Pope Francis emphasized "evangelization" as a top priority in the Church. During the World Youth Day in Brazil, the Pope criticized Brazil's Church for the exodus of Catholic followers. The Pope blamed the exodus on a long list of failings by the church and and leaders sometimes caught up by intellectualism over rigid rules - a church that is "too distant" or "too cold."
According to Brazilian census data, the number of Catholics decreased from 125 million in 2000 to 123 million in 2010, with the Church's share of the total population dropping from 74% to 65%. During this same time period, the number of evangelical Protestants and Pentecostals has risen from 26 million to 42 million, which is an increase of 15% to 22% of the population in 2010.
After hearing the Pope's message of evangelization, the Neocatechumenal Way took the Pope's advise. They took to the streets, going into the public squares to spread the news of God's love and mercy. The Way chose certain public places to evangelize. This was very different from going out on two by twos. In this type of evangelization, our communities chose an area, which is a huge field. The area is close enough to a road traffic light where people in their cars were able to see and hear us....especially when the traffic light turns red. Members of the Way also invited guests to these public squares to listen to Christ's love and mercy for each one of us. The role of evangelization does not belong solely to the priest, but to every baptized Catholic. According to Pope Francis in his letter, which is published in the Vatican website:
The Second Vatican Council emphasized in a special way how the missionary task, that of broadening the boundaries of faith, belongs to every baptized person and all Christian communities; since "the people of God lives in communities, especially in dioceses and parishes, and becomes somehow visible in them, it is up to these to witness Christ before the nations" (Ad Gentes, 37). Each community is therefore challenged, and invited to make it's own, the mandate entrusted by Jesus to the Apostles, to be his "witnesses in Jerusalem, throughout Judea and Samaria and to the ends of the ends of the earth" (Acts 1:8) and this, not as a secondary aspect of Christian life, but as its essential aspect: we are all invited to walk the streets of the world with our brothers and sisters, proclaiming and witnessing to our faith in Christ and making ourselves heralds of his Gospel.
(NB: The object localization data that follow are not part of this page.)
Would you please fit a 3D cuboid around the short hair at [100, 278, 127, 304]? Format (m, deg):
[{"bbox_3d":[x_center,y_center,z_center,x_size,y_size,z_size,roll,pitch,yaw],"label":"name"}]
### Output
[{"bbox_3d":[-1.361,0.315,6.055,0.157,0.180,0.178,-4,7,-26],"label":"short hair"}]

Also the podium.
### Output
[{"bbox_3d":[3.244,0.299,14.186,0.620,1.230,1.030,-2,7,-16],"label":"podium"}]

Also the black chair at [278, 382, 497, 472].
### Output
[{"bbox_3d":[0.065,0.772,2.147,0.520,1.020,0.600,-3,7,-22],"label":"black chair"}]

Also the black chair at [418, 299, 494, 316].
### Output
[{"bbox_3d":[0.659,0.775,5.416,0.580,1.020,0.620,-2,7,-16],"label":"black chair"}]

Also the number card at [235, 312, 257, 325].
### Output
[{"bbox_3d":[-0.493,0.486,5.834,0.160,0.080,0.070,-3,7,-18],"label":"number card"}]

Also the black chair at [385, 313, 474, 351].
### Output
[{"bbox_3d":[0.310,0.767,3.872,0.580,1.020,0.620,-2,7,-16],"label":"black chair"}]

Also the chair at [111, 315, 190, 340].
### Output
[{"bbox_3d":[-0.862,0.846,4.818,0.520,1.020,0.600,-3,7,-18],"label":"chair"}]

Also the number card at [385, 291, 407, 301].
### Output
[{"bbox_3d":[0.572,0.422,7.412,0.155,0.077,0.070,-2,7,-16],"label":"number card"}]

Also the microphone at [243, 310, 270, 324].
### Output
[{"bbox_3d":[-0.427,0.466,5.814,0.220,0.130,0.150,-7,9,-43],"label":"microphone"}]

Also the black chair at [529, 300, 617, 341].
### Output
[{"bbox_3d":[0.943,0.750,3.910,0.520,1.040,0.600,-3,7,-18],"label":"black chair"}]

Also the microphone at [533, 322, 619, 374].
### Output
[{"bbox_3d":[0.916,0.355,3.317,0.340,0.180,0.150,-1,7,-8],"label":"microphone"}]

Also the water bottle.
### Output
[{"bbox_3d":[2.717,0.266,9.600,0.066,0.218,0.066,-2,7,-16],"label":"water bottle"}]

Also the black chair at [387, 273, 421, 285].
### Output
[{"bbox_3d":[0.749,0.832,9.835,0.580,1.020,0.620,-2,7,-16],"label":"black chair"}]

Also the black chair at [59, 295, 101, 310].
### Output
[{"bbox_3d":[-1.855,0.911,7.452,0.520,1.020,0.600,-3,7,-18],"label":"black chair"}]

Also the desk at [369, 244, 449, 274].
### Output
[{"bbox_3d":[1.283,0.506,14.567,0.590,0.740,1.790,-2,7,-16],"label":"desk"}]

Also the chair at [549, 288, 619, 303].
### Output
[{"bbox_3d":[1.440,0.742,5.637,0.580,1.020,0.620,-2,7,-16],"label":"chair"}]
http://www.vatican.va/holy_father/francesco/messages/missions/documents/papa-francesco_20130519_giornata-missionaria2013_en.html
This Great Mission took place on Guam and all over the world. In some cases, it can have an unexpected impact on a person. According to one Catholic news report on the Great Mission (you can read the rest of the news report in the weblink below):
Great Mission Launches
The woman found the flier lying in the gutter.
“Your life will change, you will be happier,” the paper declared. “Christ loves you! He loves you, even though you may be a sinner.”
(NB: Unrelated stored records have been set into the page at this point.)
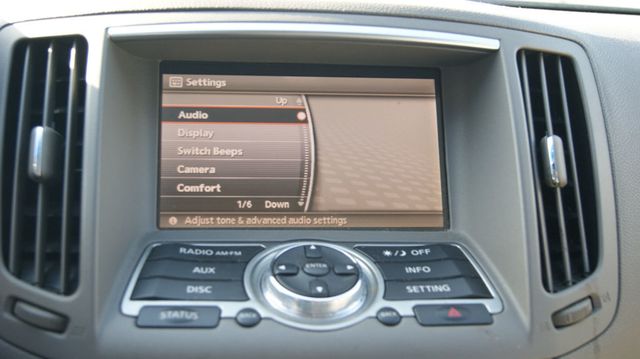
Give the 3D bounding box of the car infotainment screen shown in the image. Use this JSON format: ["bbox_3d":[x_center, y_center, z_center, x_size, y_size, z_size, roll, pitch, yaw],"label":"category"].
[{"bbox_3d":[-0.009,-0.019,0.428,0.158,0.092,0.012,0,-14,-6],"label":"car infotainment screen"}]

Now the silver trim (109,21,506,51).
[{"bbox_3d":[-0.007,-0.074,0.395,0.203,0.011,0.013,0,-14,-6],"label":"silver trim"}]

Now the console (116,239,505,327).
[{"bbox_3d":[-0.004,0.049,0.374,0.177,0.019,0.069,0,30,-6],"label":"console"}]

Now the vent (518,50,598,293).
[{"bbox_3d":[0.123,-0.004,0.400,0.038,0.127,0.022,5,-20,-19],"label":"vent"}]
It was just the message she needed that day—the day she had planned to kill herself.
She attended the event—“The Great Mission,” the flier called it—and told the others who gathered there that her life was in chaos so deep that she could see no way but death to resolve it.
“That’s why I’m here. You gave me hope,” she said. “Today, you saved my life.”
It all happened in the parking lot of a Westminster grocery store where the brothers and sisters of the Neocatechumenal Way had gathered for The Great Mission, a project inaugurated by the Year of Faith.
Around the world, it’s estimated that the Great Mission was carried out in over 10,000 public squares—11 of them in Orange County. Members of the neocatechumenate community volunteered during the five Sundays of the Easter season to reach out to people in a public area—perhaps the parking lot of a shopping center or a restaurant, perhaps a park—and invite them to a 75-minute gathering including mid-afternoon prayers, testimony from people walking the Way, a group dialogue, and catechesis.
It can be nerve-wracking to approach strangers with an evangelistic mission, neocatechumenates admit, but their involvement in the Neocatechumenal Way prepared them for the Great Mission. The Way—a process of ever-deepening catechesis—is made up of individuals in small communities who “walk” together, gathering weekly for a celebration of the Word and the Eucharist, and monthly for a convivence (or day retreat). Together the group moves from phase to phase: from the pre-catechumenate to the first and second scrutinies, from the catechumenate to traditio, redditio, and election. In each phase, they add to their Christian activities—praying from the breviary each morning, for example, saying the rosary every day, and going door-to-door in pairs to share their experience of Christ.
Response to such neocatechumenal outreach can certainly vary, but the Great Mission was well received, says Frank Canlas, who carries the title of “the responsible” for neocatechumenate communities at Yorba Linda’s Santa Clara de Asis and San Clemente’s Our Lady of Fatima.
“The response from the people when we went out to invite them to this Mission was surprise that the Catholic Church was coming to them. They were surprised that the church is reaching out to them,” he recalls.